Im Aufsatz von NINA BOCKSROCKER wird die Thematik der Sprachkompetenz als Desiderat der Lernfeldlehrpläne akzentuiert. In einer Gegenüberstellung der „Berufssprache“ und der „Jugendsprache“ werden die Sprachförderdiagnostikmodelle der baden-württembergischen Lehrpläne für Berufsschulen analysiert und kritisiert und daraus die Notwendigkeit einer bundeseinheitlich vorzugebenden Erweiterung des Lernfeldkonzepts hergeleitet. Für diese Erweiterung wird ein fünfgliedriges Fördermodell referiert, welches sowohl der Sprachkompetenz als auch der interkulturellen Kompetenz einen höheren Stellenwert in der dualen Ausbildung verleihen könnte.
Der dritte Block – „Impulse des Lernfeldkonzepts für Reformen der beruflichen Bildung“ – richtet das Augenmerk darauf, in welcher Weise vom Lernfeldkonzept Impulse für die Veränderung von Strukturen und Prozessen an beruflichen Schulen ausgegangen sind und wie dieses Konzept mit anderen Innovationsbereichen der beruflichen Bildung verzahnt ist.
CARMELA APREA setzt die Frage, welche Kompetenzen Lehrkräfte für die sachgemäße Implementierung des Lernfeldkonzepts benötigen und wie deren Erwerb in geeigneter Weise gefördert werden kann, als Ausgangspunkt ihres Aufsatzes. Dabei rückt sie die Planung und Ausarbeitung komplexer Lehr-Lern-Arrangements in den Mittelpunkt und stellt ein an der Universität Mannheim entwickeltes Konzept des aufgabenorientierten Coachings sowie erste empirische Befunde zu dessen Wirksamkeit vor.
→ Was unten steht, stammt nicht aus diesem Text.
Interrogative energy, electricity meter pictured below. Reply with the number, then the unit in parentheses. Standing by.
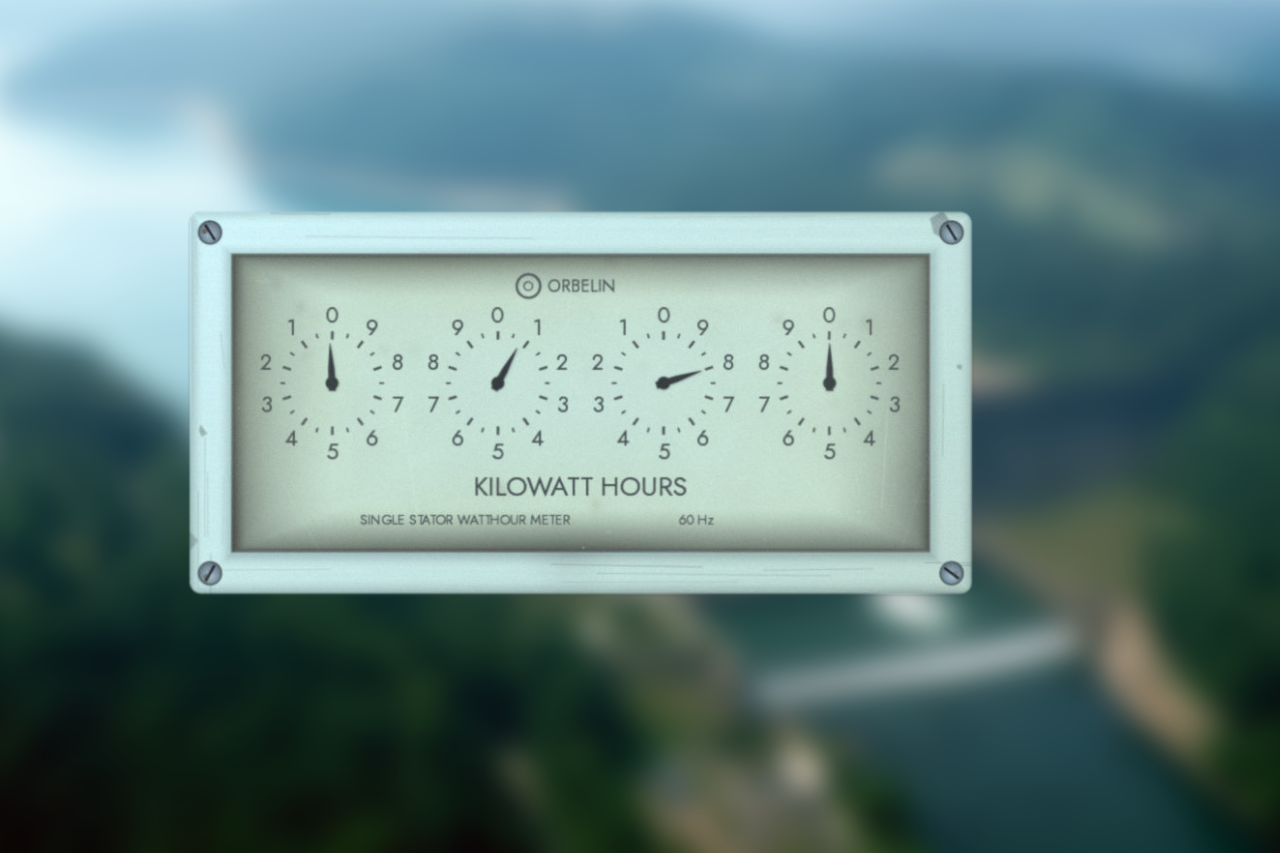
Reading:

Bezogen auf die gleiche Herausforderung stellen ROBERT W. JAHN, MATHIAS GÖTZL, ANKE SEEMANN, HOLGER REINISCH und TANA STARK das Modellvorhaben „Curriculumwerkstatt“ vor, das in Kooperation des Lehrstuhls für Wirtschaftspädagogik der FSU Jena mit dem Studienseminar Ilmenau durchgeführt wird. Im Zentrum der curricularen Entwicklungswerkstatt, über deren Begründung, Anlage und Umsetzung der Aufsatz berichtet, steht die gemeinsame Planung, Umsetzung und Evaluation von Unterrichtsvorhaben im Lernfeldkontext durch Studierende und Lehramtsanwärter.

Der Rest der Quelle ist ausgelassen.